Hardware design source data

■ ■ ■ ■ ■

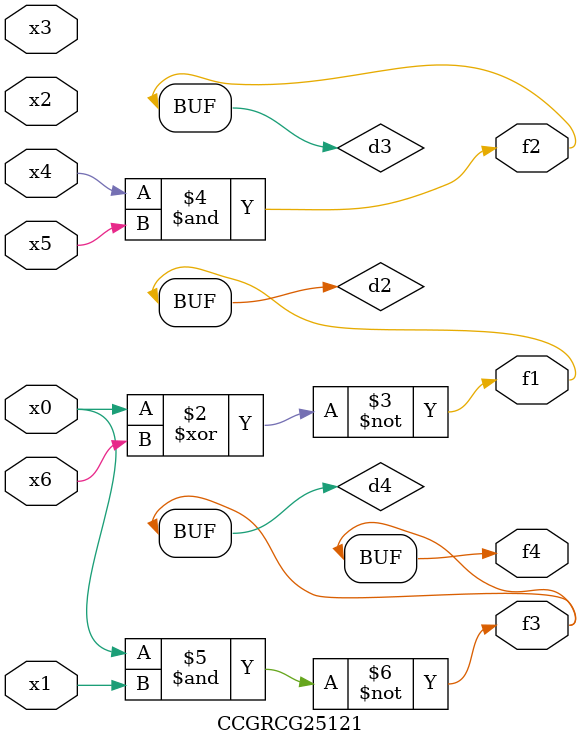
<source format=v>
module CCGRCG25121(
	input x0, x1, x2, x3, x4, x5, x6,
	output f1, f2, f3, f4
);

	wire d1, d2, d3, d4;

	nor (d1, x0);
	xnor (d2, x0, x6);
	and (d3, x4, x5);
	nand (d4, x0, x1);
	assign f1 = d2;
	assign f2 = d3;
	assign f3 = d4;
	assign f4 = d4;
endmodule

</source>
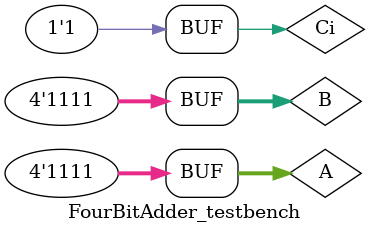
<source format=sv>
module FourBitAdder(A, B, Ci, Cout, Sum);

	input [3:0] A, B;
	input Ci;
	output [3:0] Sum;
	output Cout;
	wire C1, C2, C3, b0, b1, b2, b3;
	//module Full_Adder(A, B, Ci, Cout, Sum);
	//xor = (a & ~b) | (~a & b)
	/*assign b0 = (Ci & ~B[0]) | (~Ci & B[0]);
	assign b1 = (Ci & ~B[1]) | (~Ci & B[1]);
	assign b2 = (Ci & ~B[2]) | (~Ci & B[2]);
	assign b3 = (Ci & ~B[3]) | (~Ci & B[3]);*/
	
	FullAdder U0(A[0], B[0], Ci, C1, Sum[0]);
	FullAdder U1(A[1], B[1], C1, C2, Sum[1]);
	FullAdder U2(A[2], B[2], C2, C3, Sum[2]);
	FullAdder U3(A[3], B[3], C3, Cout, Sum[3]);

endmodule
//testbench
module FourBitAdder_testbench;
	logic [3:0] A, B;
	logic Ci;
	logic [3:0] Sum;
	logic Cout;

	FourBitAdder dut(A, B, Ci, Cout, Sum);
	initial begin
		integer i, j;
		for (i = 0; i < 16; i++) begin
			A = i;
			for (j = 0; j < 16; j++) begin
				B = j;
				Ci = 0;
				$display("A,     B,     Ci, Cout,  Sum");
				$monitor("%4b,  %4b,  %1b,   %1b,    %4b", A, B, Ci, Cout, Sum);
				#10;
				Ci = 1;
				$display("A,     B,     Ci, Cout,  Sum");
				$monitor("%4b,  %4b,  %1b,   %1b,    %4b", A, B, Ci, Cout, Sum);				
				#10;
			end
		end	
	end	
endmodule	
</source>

■ ■ ■ ■ ■

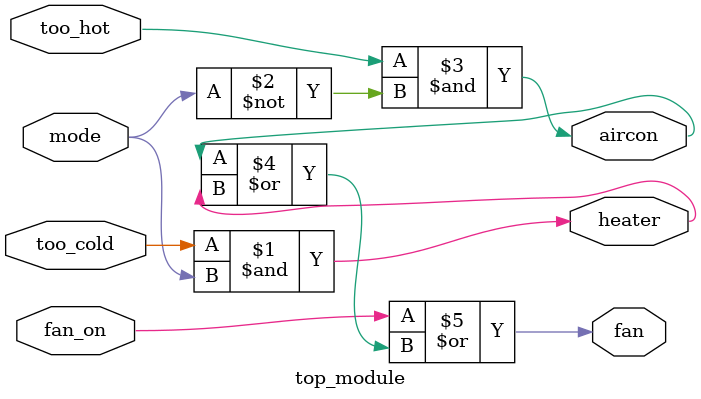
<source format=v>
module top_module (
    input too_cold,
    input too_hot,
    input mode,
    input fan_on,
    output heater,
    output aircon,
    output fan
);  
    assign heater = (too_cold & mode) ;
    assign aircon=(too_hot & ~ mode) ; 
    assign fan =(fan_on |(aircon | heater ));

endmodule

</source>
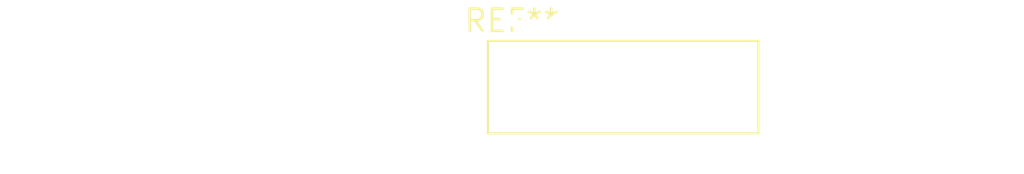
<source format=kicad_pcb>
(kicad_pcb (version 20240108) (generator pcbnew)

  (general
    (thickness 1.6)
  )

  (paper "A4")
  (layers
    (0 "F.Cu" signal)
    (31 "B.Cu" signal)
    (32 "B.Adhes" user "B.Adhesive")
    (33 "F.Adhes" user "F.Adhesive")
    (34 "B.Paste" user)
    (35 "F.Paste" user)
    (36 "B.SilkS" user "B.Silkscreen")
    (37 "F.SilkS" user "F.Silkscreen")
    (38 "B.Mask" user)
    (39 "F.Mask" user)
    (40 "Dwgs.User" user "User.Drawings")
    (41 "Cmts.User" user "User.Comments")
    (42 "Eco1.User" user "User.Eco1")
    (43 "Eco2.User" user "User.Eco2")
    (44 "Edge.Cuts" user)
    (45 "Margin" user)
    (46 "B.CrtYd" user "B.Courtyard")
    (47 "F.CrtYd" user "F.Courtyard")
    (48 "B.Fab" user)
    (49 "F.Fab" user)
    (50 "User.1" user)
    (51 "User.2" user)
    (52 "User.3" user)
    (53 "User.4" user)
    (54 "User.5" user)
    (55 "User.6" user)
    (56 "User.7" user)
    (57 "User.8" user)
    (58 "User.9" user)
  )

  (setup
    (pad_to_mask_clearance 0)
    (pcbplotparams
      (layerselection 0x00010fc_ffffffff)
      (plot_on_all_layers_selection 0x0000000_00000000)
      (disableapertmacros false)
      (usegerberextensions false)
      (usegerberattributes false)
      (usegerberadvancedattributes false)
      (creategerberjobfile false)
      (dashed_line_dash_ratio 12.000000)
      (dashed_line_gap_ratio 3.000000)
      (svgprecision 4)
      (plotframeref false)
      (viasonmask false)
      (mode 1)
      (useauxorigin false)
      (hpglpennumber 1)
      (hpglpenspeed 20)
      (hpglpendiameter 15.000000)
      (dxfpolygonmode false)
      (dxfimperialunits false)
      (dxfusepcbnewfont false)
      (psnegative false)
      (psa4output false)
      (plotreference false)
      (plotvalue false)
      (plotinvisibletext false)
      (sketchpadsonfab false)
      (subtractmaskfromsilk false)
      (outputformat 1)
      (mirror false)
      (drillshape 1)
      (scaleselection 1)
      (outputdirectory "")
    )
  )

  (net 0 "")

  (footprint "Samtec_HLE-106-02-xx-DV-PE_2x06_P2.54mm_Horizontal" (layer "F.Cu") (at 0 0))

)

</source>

■ ■ ■ ■ ■

■ **WORK TASK**: How many lines in the records hold the string "Cout"? Reply with the number alone.

■ **WRITTEN SOLUTION**: 10